*** Opening Text ***

But it's also these places from whence Faux Noise draws its audience, and they are ripe for the picking for the Fox Fearmongers to find al-Qaeda's fingerprints in the California wildfires -- even after Glenn Beck all but called Californians al-Qaeda sympathizers:

DOOCY: You’re looking live at pictures from San Diego — Santiago, CA, where the wildfires continue. We were talking earlier in today’s telecast with Adam Housley and apparently police officers in a hovering helicopter saw a guy starting one of these fires. And Allison Allison Camerota, an FBI memo from late in June of this year is popping up this morning and it is ominous.

CAMEROTA: This actually has happened for many years in the past as well. An FBI sent out to local law-enforcement said that an al Qaeda detainee had given them some information that the next wave of terrorism could be in the form of setting wild fires. Adam Housley said lots of people on his block were asking him about it. Obviously this is something the FBI has looked into. They will continue to investigate it.

CARLSON: If they have this person in custody it probably won’t take long to be able to develop a link if there is one.

KILMEADE: A June 25 memo from the FBI’s Denver offices reported three days ago, excuse me, five days ago, by the Arizona Republic, that is a newspaper, they have been carrying the story and they continue to expand upon it.

DOOCY: Brian, the plot they say, according to this detainee, and they don’t know if the detainee is telling the truth. The plot was to set three or four wildfires. But they don’t mention California. They mention Colorado, Montana, Utah, and Wyoming. We do know for a fact that a number of the fires in southern California are of a suspicious nature and they are investigating arson.


Raw Story picked this up yesterday for the ridiculous nonsense that it is:

Later Wednesday, Fox anchors returned to fanning the terror fears, digging up a four-year-old FBI memo and presenting it as new information relating to an al Qaeda link to the fires.

*** Closing Text ***

**Exercises**
A. In the wildfire passage, which four states does the detainee's plot name?
B. Retype the wildfire passage starting at "Raw Story picked" and ending at "to the fires.".
C. Continue the wildfire passage from its last sentence.
The collected data has nothing to do with the wildfire passage.

*** Opening Stored data ***

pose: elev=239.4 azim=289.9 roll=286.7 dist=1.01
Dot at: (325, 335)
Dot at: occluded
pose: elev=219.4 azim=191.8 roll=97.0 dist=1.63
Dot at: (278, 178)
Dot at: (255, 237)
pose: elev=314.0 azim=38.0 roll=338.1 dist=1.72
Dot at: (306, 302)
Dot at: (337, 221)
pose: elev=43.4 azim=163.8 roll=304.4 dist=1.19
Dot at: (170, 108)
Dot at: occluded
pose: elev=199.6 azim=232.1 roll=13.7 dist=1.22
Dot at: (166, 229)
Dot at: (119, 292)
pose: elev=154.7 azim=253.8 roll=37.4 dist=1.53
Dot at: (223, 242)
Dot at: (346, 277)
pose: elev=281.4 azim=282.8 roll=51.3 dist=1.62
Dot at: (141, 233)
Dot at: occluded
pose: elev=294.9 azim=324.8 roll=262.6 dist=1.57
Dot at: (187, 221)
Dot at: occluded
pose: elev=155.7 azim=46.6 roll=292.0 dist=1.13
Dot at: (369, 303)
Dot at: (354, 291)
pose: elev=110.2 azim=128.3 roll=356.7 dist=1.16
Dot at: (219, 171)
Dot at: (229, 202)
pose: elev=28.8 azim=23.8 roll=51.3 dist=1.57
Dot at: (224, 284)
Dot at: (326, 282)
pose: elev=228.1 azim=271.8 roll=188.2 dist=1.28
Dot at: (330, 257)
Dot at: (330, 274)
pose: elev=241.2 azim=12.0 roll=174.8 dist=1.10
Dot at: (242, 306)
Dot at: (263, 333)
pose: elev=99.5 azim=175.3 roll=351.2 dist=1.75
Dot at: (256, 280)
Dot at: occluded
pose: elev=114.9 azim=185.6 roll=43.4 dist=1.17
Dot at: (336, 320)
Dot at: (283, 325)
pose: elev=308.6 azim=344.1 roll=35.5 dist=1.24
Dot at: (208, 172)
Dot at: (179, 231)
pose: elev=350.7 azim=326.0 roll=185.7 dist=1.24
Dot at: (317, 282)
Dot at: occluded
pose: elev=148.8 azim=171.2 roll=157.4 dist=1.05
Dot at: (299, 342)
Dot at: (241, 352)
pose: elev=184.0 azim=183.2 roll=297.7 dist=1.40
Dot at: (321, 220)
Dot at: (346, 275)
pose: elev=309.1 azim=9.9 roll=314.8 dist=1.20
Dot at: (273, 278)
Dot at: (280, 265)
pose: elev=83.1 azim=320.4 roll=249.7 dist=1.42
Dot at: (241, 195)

*** Closing Stored data ***

**Responses**
A. Colorado, Montana, Utah, and Wyoming.

B.
Raw Story picked this up yesterday for the ridiculous nonsense that it is:

Later Wednesday, Fox anchors returned to fanning the terror fears, digging up a four-year-old FBI memo and presenting it as new information relating to an al Qaeda link to the fires.

C.
In June of 2003, FBI agents in Denver detailed an al Qaeda detainee's discussion of a plot to set forest fires around the western United States, although investigators couldn't determine whether the detainee was telling the truth, and his plot did not include setting fires in California.

Such small discrepancies in dates and details proved to be no obstacles for Fox anchors, who reported that the memo was from "late June of this year" and "is just popping up this morning."

The memo was first reported by the Arizona Republic in July 2003, although a Fox anchor said it was reported "five days ago." That confusion seems to stem from an inability to read the date on an Associated Press account of the memo from the time it was first reported.

A July 11, 2003, AP story, still available online via USA Today, reported, "The contents of the June 25 memo from the FBI's Denver office were reported Friday by The Arizona Republic."

On Fox, that information became, "The June 25 memo from the FBI's Denver offices was reported three days ago, excuse me five days ago, by the Arizona Republic."

Further distorting the report, Fox failed to mention a key caveat from the 2003 AP story they appear to have ripped from.

"Rose Davis, a spokeswoman for the National Interagency Fire Center in Boise, told The Associated Press that officials there took note of the warning but didn't see a need to act further on it."


But as is typical of Faux Noise, why bother with things like facts, when you can serve the agenda of turning the U.S. into Soviet-era Russia by citing four-year-old articles as current?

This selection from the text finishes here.